[[ Data to use open ]]

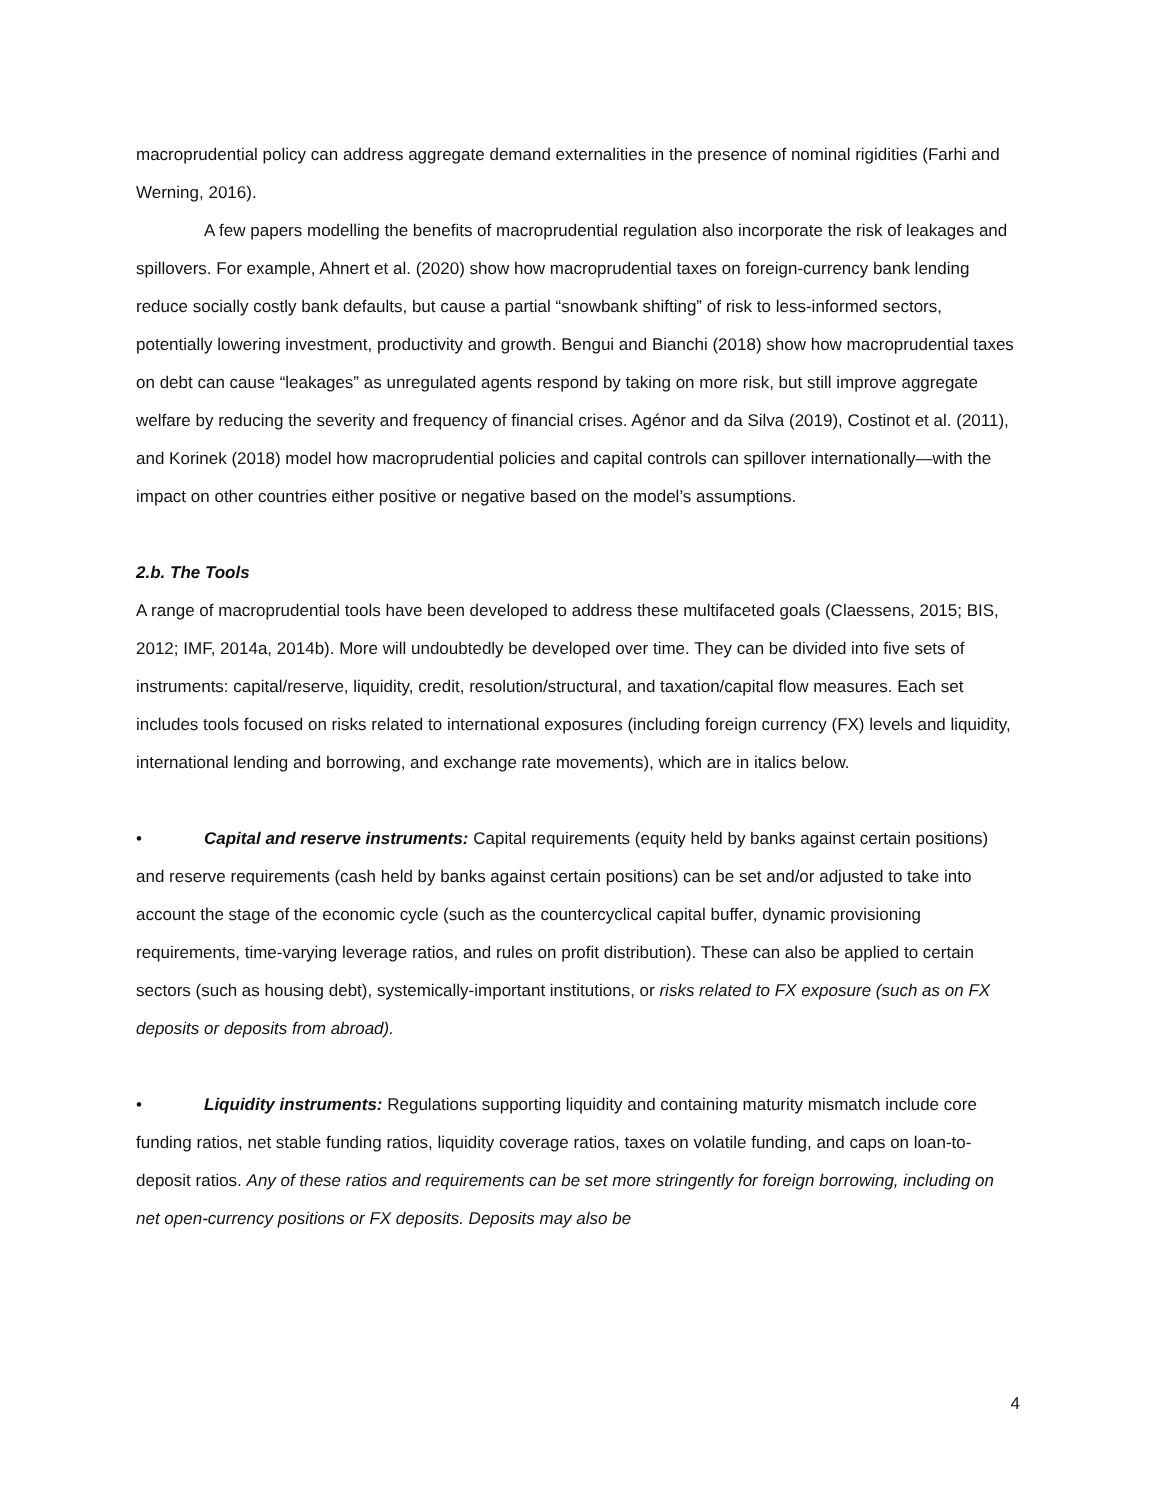macroprudential policy can address aggregate demand externalities in the presence of nominal rigidities (Farhi and Werning, 2016).
A few papers modelling the benefits of macroprudential regulation also incorporate the risk of leakages and spillovers. For example, Ahnert et al. (2020) show how macroprudential taxes on foreign-currency bank lending reduce socially costly bank defaults, but cause a partial “snowbank shifting” of risk to less-informed sectors, potentially lowering investment, productivity and growth. Bengui and Bianchi (2018) show how macroprudential taxes on debt can cause “leakages” as unregulated agents respond by taking on more risk, but still improve aggregate welfare by reducing the severity and frequency of financial crises. Agénor and da Silva (2019), Costinot et al. (2011), and Korinek (2018) model how macroprudential policies and capital controls can spillover internationally—with the impact on other countries either positive or negative based on the model’s assumptions.
2.b. The Tools
A range of macroprudential tools have been developed to address these multifaceted goals (Claessens, 2015; BIS, 2012; IMF, 2014a, 2014b). More will undoubtedly be developed over time. They can be divided into five sets of instruments: capital/reserve, liquidity, credit, resolution/structural, and taxation/capital flow measures. Each set includes tools focused on risks related to international exposures (including foreign currency (FX) levels and liquidity, international lending and borrowing, and exchange rate movements), which are in italics below.
• Capital and reserve instruments: Capital requirements (equity held by banks against certain positions) and reserve requirements (cash held by banks against certain positions) can be set and/or adjusted to take into account the stage of the economic cycle (such as the countercyclical capital buffer, dynamic provisioning requirements, time-varying leverage ratios, and rules on profit distribution). These can also be applied to certain sectors (such as housing debt), systemically-important institutions, or risks related to FX exposure (such as on FX deposits or deposits from abroad).
• Liquidity instruments: Regulations supporting liquidity and containing maturity mismatch include core funding ratios, net stable funding ratios, liquidity coverage ratios, taxes on volatile funding, and caps on loan-to-deposit ratios. Any of these ratios and requirements can be set more stringently for foreign borrowing, including on net open-currency positions or FX deposits. Deposits may also be
4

[[ Data to use closed ]]

**What you have to do**
If a line above holds the string "borrowing", return it as it stands.

**Response box**
A range of macroprudential tools have been developed to address these multifaceted goals (Claessens, 2015; BIS, 2012; IMF, 2014a, 2014b). More will undoubtedly be developed over time. They can be divided into five sets of instruments: capital/reserve, liquidity, credit, resolution/structural, and taxation/capital flow measures. Each set includes tools focused on risks related to international exposures (including foreign currency (FX) levels and liquidity, international lending and borrowing, and exchange rate movements), which are in italics below.
• Liquidity instruments: Regulations supporting liquidity and containing maturity mismatch include core funding ratios, net stable funding ratios, liquidity coverage ratios, taxes on volatile funding, and caps on loan-to-deposit ratios. Any of these ratios and requirements can be set more stringently for foreign borrowing, including on net open-currency positions or FX deposits. Deposits may also be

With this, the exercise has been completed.